The Dow Jones industrial average soared 217.24 points to 11,190.80, its biggest single-day jump in more than three years.
Wrapping up a two-day meeting Thursday, Chairman Ben Bernanke and other Fed policymakers didn't rule out another bump in rates. But they seemed hopeful that a slowing economy would lessen pressure on prices, leaving open the question of whether more increases would be needed to declare victory in their battle against inflation.
Fed policymakers said "the extent and timing" of any additional rate increases would hinge on how inflation and economic activity unfold.
They also dropped a phrase - contained in a statement issued at their last meeting on May 10 - that further interest rate increases "may yet be needed" to fend off inflation.
That omission - along with observations that economic growth was slowing - was viewed by some investors and economists as the Fed striking a slightly less hawkish tone about the future course of interest rates.
The Fed's goal is to raise interest rates enough to keep inflation in check but not so much as to hurt economic activity.
To fend off inflation, the Fed unanimously decided on Thursday to increase its federal funds rate by one-quarter percentage point to 5.25 percent. It marked the 17th increase of that size since the Fed began to tighten credit in June 2004.
The funds rate, the interest that banks charge each other on overnight loans, affects a variety of other interest rates charged to consumers and businesses and is the Fed's primary tool for influencing economic activity.
In response, commercial banks raised their prime lending rate - for certain credit cards, home equity lines of credit and other loans - by a corresponding amount, to 8.25 percent.
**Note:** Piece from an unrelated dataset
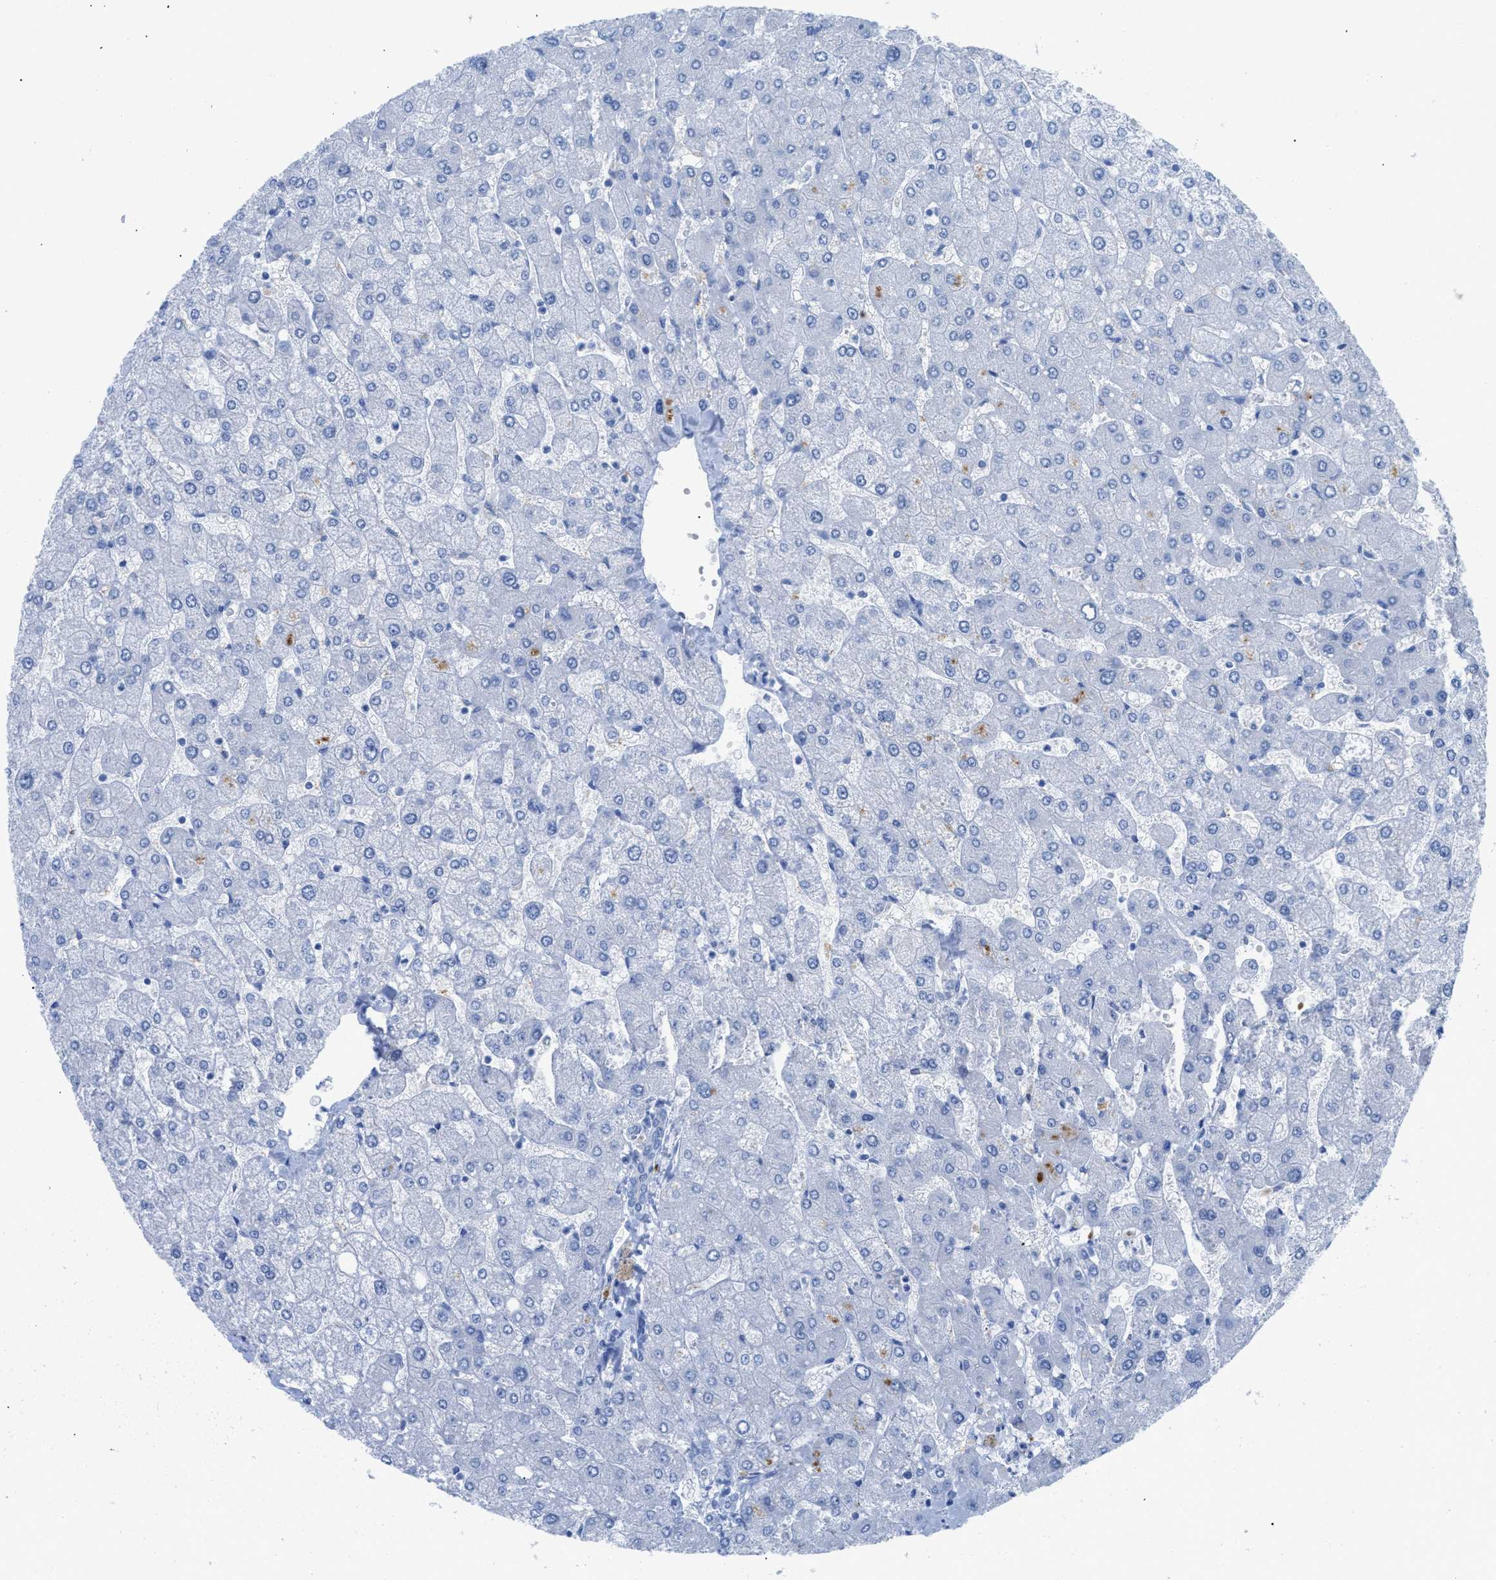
{"staining": {"intensity": "negative", "quantity": "none", "location": "none"}, "tissue": "liver", "cell_type": "Cholangiocytes", "image_type": "normal", "snomed": [{"axis": "morphology", "description": "Normal tissue, NOS"}, {"axis": "topography", "description": "Liver"}], "caption": "High power microscopy photomicrograph of an IHC histopathology image of benign liver, revealing no significant staining in cholangiocytes. Nuclei are stained in blue.", "gene": "TCL1A", "patient": {"sex": "male", "age": 55}}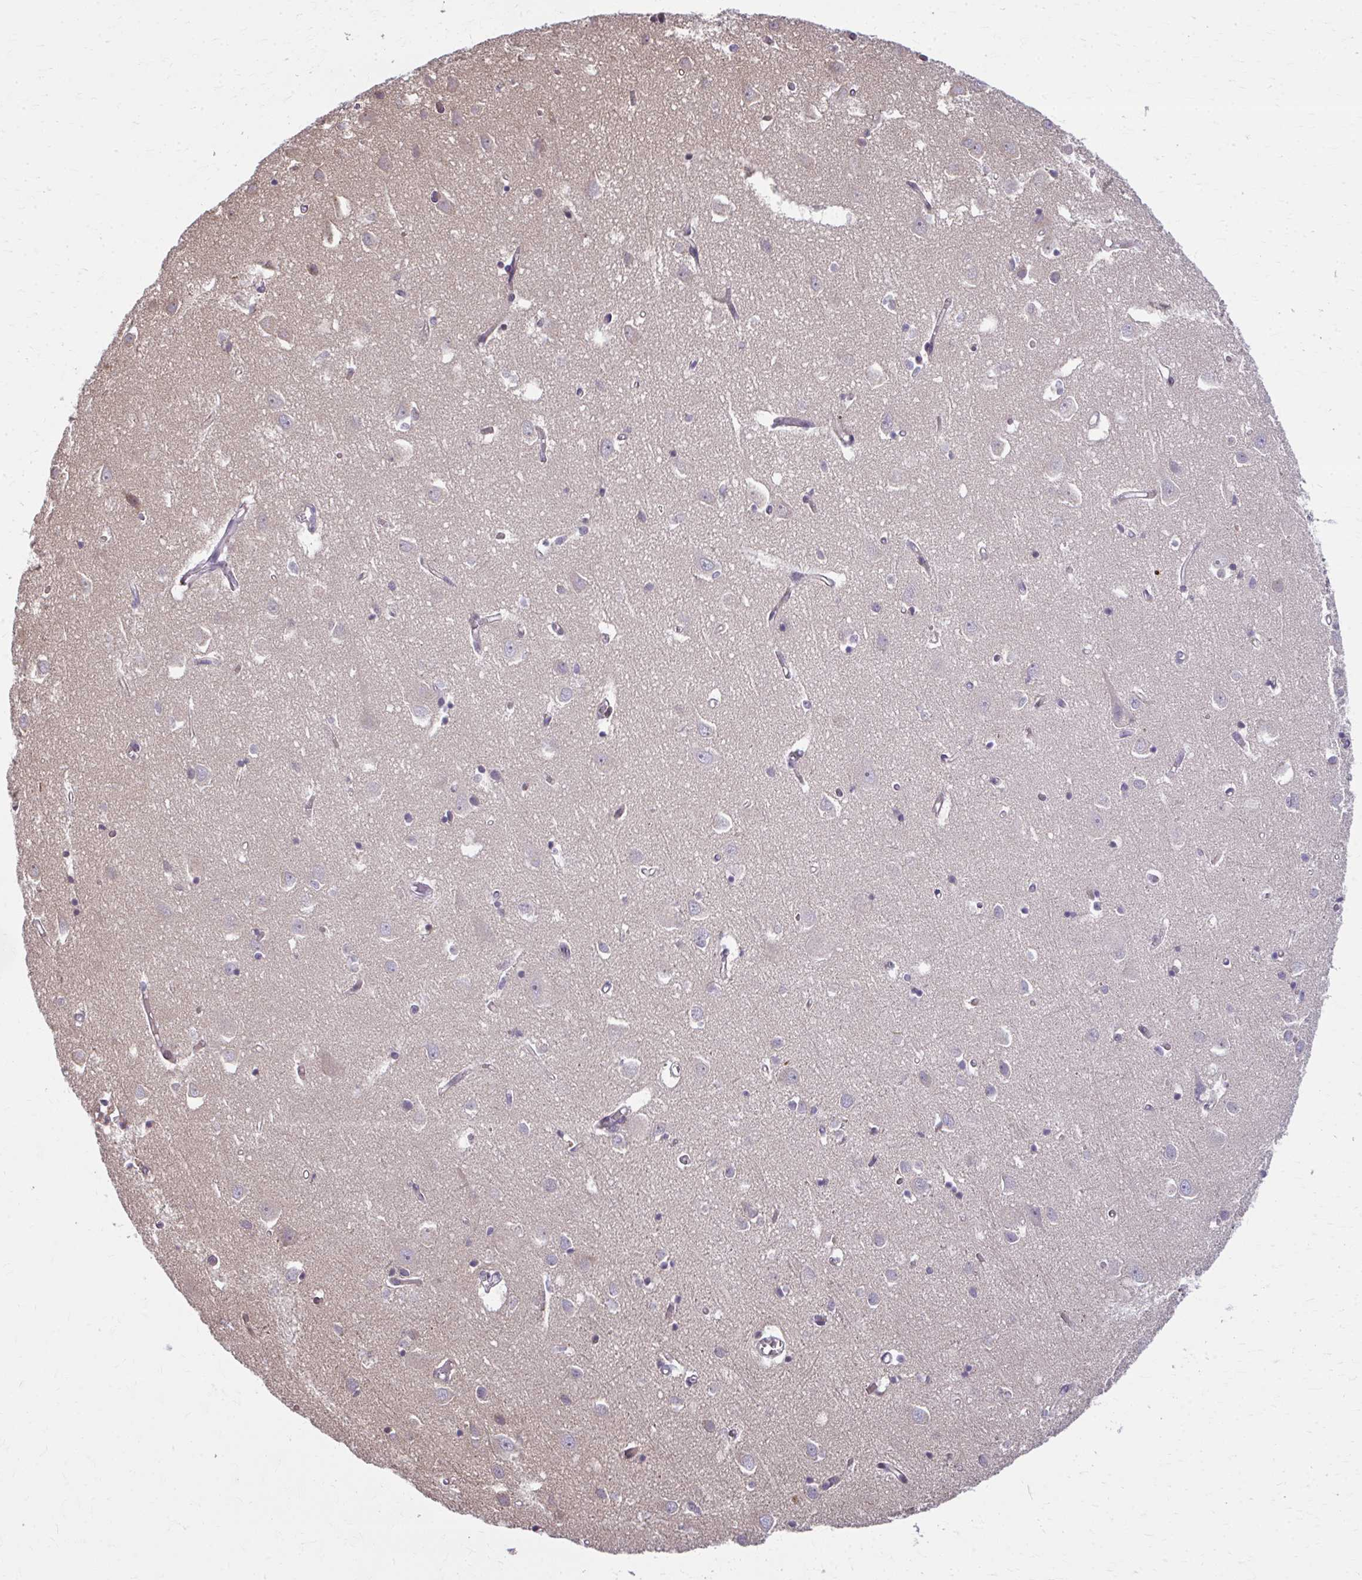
{"staining": {"intensity": "negative", "quantity": "none", "location": "none"}, "tissue": "cerebral cortex", "cell_type": "Endothelial cells", "image_type": "normal", "snomed": [{"axis": "morphology", "description": "Normal tissue, NOS"}, {"axis": "topography", "description": "Cerebral cortex"}], "caption": "Cerebral cortex was stained to show a protein in brown. There is no significant positivity in endothelial cells. Brightfield microscopy of immunohistochemistry stained with DAB (3,3'-diaminobenzidine) (brown) and hematoxylin (blue), captured at high magnification.", "gene": "MAF1", "patient": {"sex": "male", "age": 70}}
The actions left both the funds rate and the prime rate at their highest points in more than five years.
The economy grew at a brisk 5.6 percent pace in the first quarter of 2006, the fastest in 2 1/2 years. But activity in the current April-to-June period is expected to clock in at about half that pace - from about 2.5 percent to 3 percent, analysts predict. High energy prices and a cooling housing market figure prominently in forecasts for a slowdown.